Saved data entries
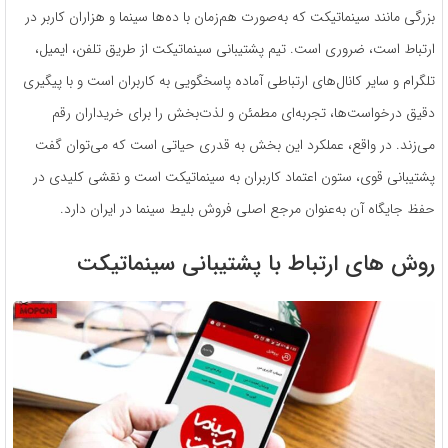
بزرگی مانند سینماتیکت که به‌صورت هم‌زمان با ده‌ها سینما و هزاران کاربر در
ارتباط است، ضروری است. تیم پشتیبانی سینماتیکت از طریق تلفن، ایمیل،
تلگرام و سایر کانال‌های ارتباطی آماده پاسخگویی به کاربران است و با پیگیری
دقیق درخواست‌ها، تجربه‌ای مطمئن و لذت‌بخش را برای خریداران رقم
می‌زند. در واقع، عملکرد این بخش به قدری حیاتی است که می‌توان گفت
پشتیبانی قوی، ستون اعتماد کاربران به سینماتیکت است و نقشی کلیدی در
حفظ جایگاه آن به‌عنوان مرجع اصلی فروش بلیط سینما در ایران دارد.
روش های ارتباط با پشتیبانی سینماتیکت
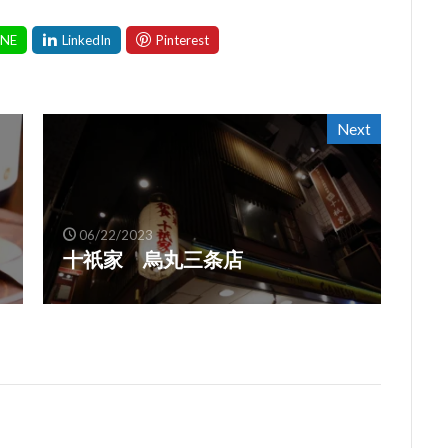
Next
06/22/2023
十祇家 烏丸三条店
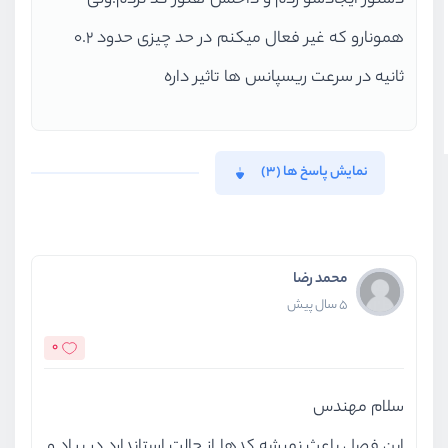
دستور ایجادشو زدم و داخلش هنوز کد نزدم.ولی
همونارو که غیر فعال میکنم در حد چیزی حدود ۰.۲
ثانیه در سرعت ریسپانس ها تاثیر داره
نمایش پاسخ ها (3)
محمد رضا
5 سال پیش
0
سلام مهندس
این فصل باعث نمیشه کدها از حالت استاندارد در بیاد و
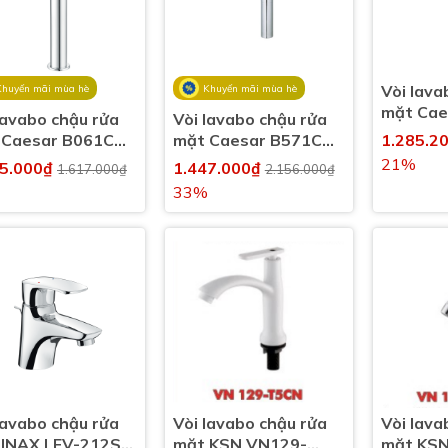
Vòi lava
Khuyến mãi mùa hè
Khuyến mãi mùa hè
mặt Cae
lavabo chậu rửa
Vòi lavabo chậu rửa
B/BT570
 Caesar B061CU
mặt Caesar B571CU
1.285.2
lạnh
 lạnh cổ cao kèm
nóng lạnh cổ cao kèm
21%
55.000₫
1.447.000₫
1.617.000₫
2.156.000₫
xả nhấn
nút xả nhấn
33%
lavabo chậu rửa
Vòi lavabo chậu rửa
Vòi lava
 INAX LFV-212S
mặt KSN VN129-
mặt KS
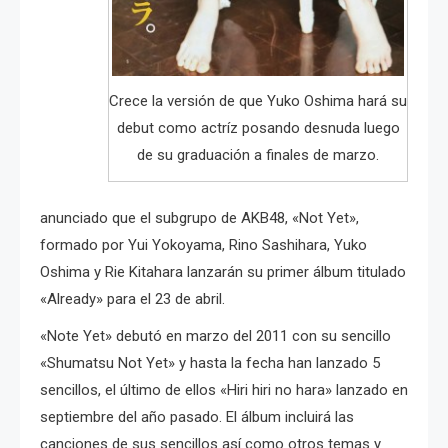
Crece la versión de que Yuko Oshima hará su
debut como actríz posando desnuda luego
de su graduación a finales de marzo.
anunciado que el subgrupo de AKB48, «Not Yet»,
formado por Yui Yokoyama, Rino Sashihara, Yuko
Oshima y Rie Kitahara lanzarán su primer álbum titulado
«Already» para el 23 de abril.
«Note Yet» debutó en marzo del 2011 con su sencillo
«Shumatsu Not Yet» y hasta la fecha han lanzado 5
sencillos, el último de ellos «Hiri hiri no hara» lanzado en
septiembre del año pasado. El álbum incluirá las
canciones de sus sencillos así como otros temas y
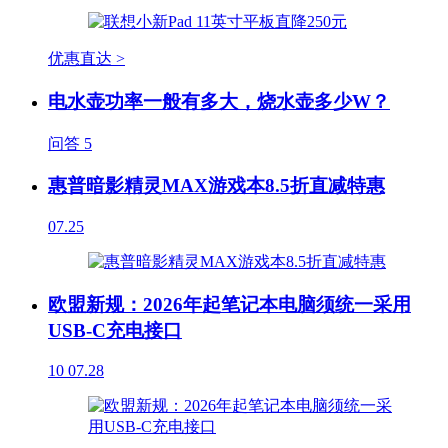
优惠直达 >
电水壶功率一般有多大，烧水壶多少W？
问答
5
惠普暗影精灵MAX游戏本8.5折直减特惠
07.25
欧盟新规：2026年起笔记本电脑须统一采用
USB-C充电接口
10
07.28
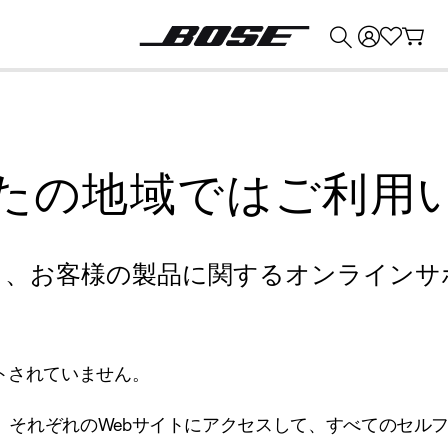
💰
Bose 製品を下取りに出すと最大 ¥30,000 のクレジットを獲得できます。
たの地域ではご利用
り、お客様の製品に関するオンラインサ
トされていません。
、それぞれのWebサイトにアクセスして、すべてのセル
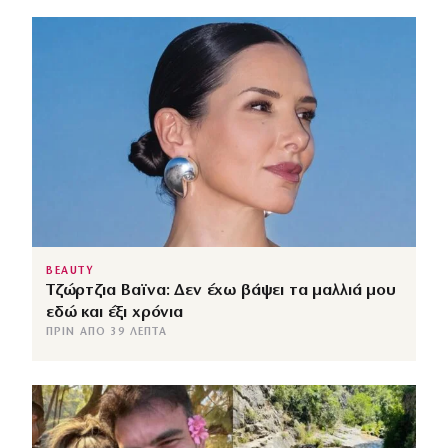
BEAUTY
Τζώρτζια Βαϊνα: Δεν έχω βάψει τα μαλλιά μου
εδώ και έξι χρόνια
ΠΡΙΝ ΑΠΌ 39 ΛΕΠΤΆ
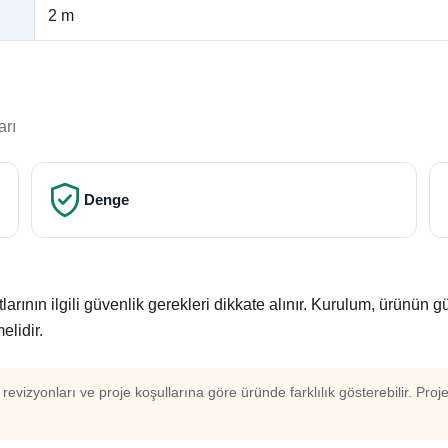
2 m
arı
Denge
ının ilgili güvenlik gerekleri dikkate alınır. Kurulum, ürünün 
elidir.
m revizyonları ve proje koşullarına göre üründe farklılık gösterebilir. Proj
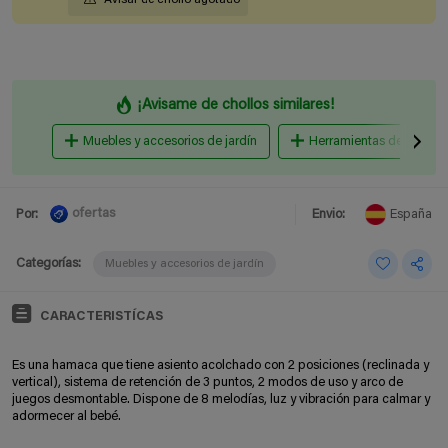
¡Avisame de chollos similares!
Muebles y accesorios de jardín
Herramientas de mano pa
ofertas
Por:
Envio:
España
Categorías:
Muebles y accesorios de jardín
CARACTERISTÍCAS
Es una hamaca que tiene asiento acolchado con 2 posiciones (reclinada y
vertical), sistema de retención de 3 puntos, 2 modos de uso y arco de
juegos desmontable. Dispone de 8 melodías, luz y vibración para calmar y
adormecer al bebé.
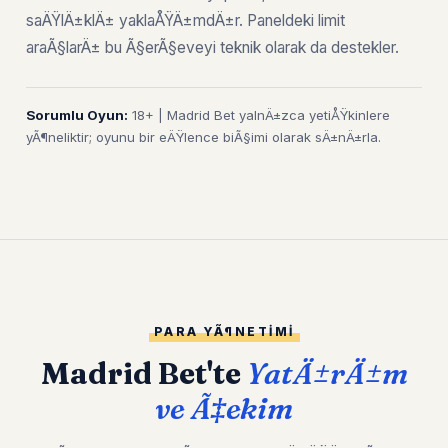
saÄŸlÄ±klÄ± yaklaÅŸÄ±mdÄ±r. Paneldeki limit
araÃ§larÄ± bu Ã§erÃ§eveyi teknik olarak da destekler.
Sorumlu Oyun:
18+ | Madrid Bet yalnÄ±zca yetiÅŸkinlere
yÃ¶neliktir; oyunu bir eÄŸlence biÃ§imi olarak sÄ±nÄ±rla.
PARA YÃ¶NETIMI
Madrid Bet'te
YatÄ±rÄ±m
ve Ã‡ekim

▸ **WHAT THE TASK ASKS**
Without any pictures, reproduce exactly the lines from the line that contains "canciones de sus" to the end of the entries above, both ends included.

▸ **YOUR SOLUTION**
canciones de sus sencillos así como otros temas y
优惠直达 >
电水壶功率一般有多大，烧水壶多少W？
问答
5
惠普暗影精灵MAX游戏本8.5折直减特惠
07.25
欧盟新规：2026年起笔记本电脑须统一采用
USB-C充电接口
10
07.28
💰
Bose 製品を下取りに出すと最大 ¥30,000 のクレジットを獲得できます。
たの地域ではご利用
り、お客様の製品に関するオンラインサ
トされていません。
、それぞれのWebサイトにアクセスして、すべてのセル
BEAUTY
Τζώρτζια Βαϊνα: Δεν έχω βάψει τα μαλλιά μου
εδώ και έξι χρόνια
ΠΡΙΝ ΑΠΌ 39 ΛΕΠΤΆ
2 m
arı
Denge
ının ilgili güvenlik gerekleri dikkate alınır. Kurulum, ürünün 
elidir.
m revizyonları ve proje koşullarına göre üründe farklılık gösterebilir. Proj
¡Avisame de chollos similares!
Muebles y accesorios de jardín
Herramientas de mano pa
ofertas
Por:
Envio:
España
Categorías:
Muebles y accesorios de jardín
CARACTERISTÍCAS
Es una hamaca que tiene asiento acolchado con 2 posiciones (reclinada y
vertical), sistema de retención de 3 puntos, 2 modos de uso y arco de
juegos desmontable. Dispone de 8 melodías, luz y vibración para calmar y
adormecer al bebé.
saÄŸlÄ±klÄ± yaklaÅŸÄ±mdÄ±r. Paneldeki limit
araÃ§larÄ± bu Ã§erÃ§eveyi teknik olarak da destekler.
Sorumlu Oyun:
18+ | Madrid Bet yalnÄ±zca yetiÅŸkinlere
yÃ¶neliktir; oyunu bir eÄŸlence biÃ§imi olarak sÄ±nÄ±rla.
PARA YÃ¶NETIMI
Madrid Bet'te
YatÄ±rÄ±m
ve Ã‡ekim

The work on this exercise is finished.